It’s 4:23 AM, the morning after Emilia’s birth and I cannot sleep. Every once in a while she stirs next to me and I reach out to stroke her face and she quiets immediately. It’s incredible how she maneuvered her face and body toward me after being put to sleep on her back. Brian sleeps on my other side. Resting between the two of them, I feel like my heart may burst. I’m so in love.
It’s so vivid, the moment the doctor told me to “look down” because she was out. It seemed so sudden but there she was, scrunched eyes and flailing limbs, dripping wet — but not with blood. And so warm. A nurse placed her on me immediately, which I’d requested in my birth preferences, but surprised me a bit. I think I was just in total shock at how fast she arrived. I was pushing, there was so much pain, and then she was here. Brian cut the cord. It was a blur.

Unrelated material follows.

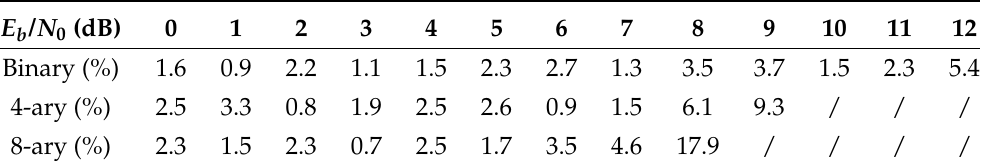
Tables 3 and 4 demonstrate the errors for optimal receiver in noncoherent PPM system. The results are similar to that of suboptimal receiver. Table 3. The errors between the BER performance and the theoretical results of optimal receiver (100 × 10 3 PPM symbols).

Leading up to this moment was crazy. Both at home, when I was in denial that I was in labor, and during the two hour delivery at the hospital, Brian was incredible. I never would have survived without him. He scratched me to distract from the pain, jammed his fist into the knot of pain in my lower back during transition (although we didn’t know that’s what was happening then) and repeatedly told me how great I was doing. And that I “was doing it” every time I said I couldn’t. I never once saw a terrified look in his eyes and it helped me stay strong. Between the waves of pain, I rested and he soothed me. And when my body took over and started pushing her out the second I was allowed to stand up from the hospital bed, he ran to find a nurse. Immediately, he returned with my doctor who quickly recognized that I was a lot more progressed than anyone had realized and was ready to push. Like I said, he was amazing.
The pain in my back was excruciating; I thought I’d die. I felt like I was on fire, I was so hot. I remember feeling the air kick-in and focusing on how incredible it felt to feel cool finally. It was such a small thing to fixate on, but it helped me ride out a few contractions, focusing on the coolness. I now know that I was forced to experience the worst part of labor — transition — lying on my back in the hospital bed so the baby’s heart rate could be monitored and I could get an IV of fluids and some penicillin.
The moment they let me get out of the bed, my body took over and started bearing down and I panicked, thinking I wasn’t dilated enough and would destroy my cervix, but it was time to push. I’d transitioned from 5 to 10 centimeters in about 45 minutes. Then she was here.
I know I should rest, but the adrenaline is keeping me up. I’m so in love.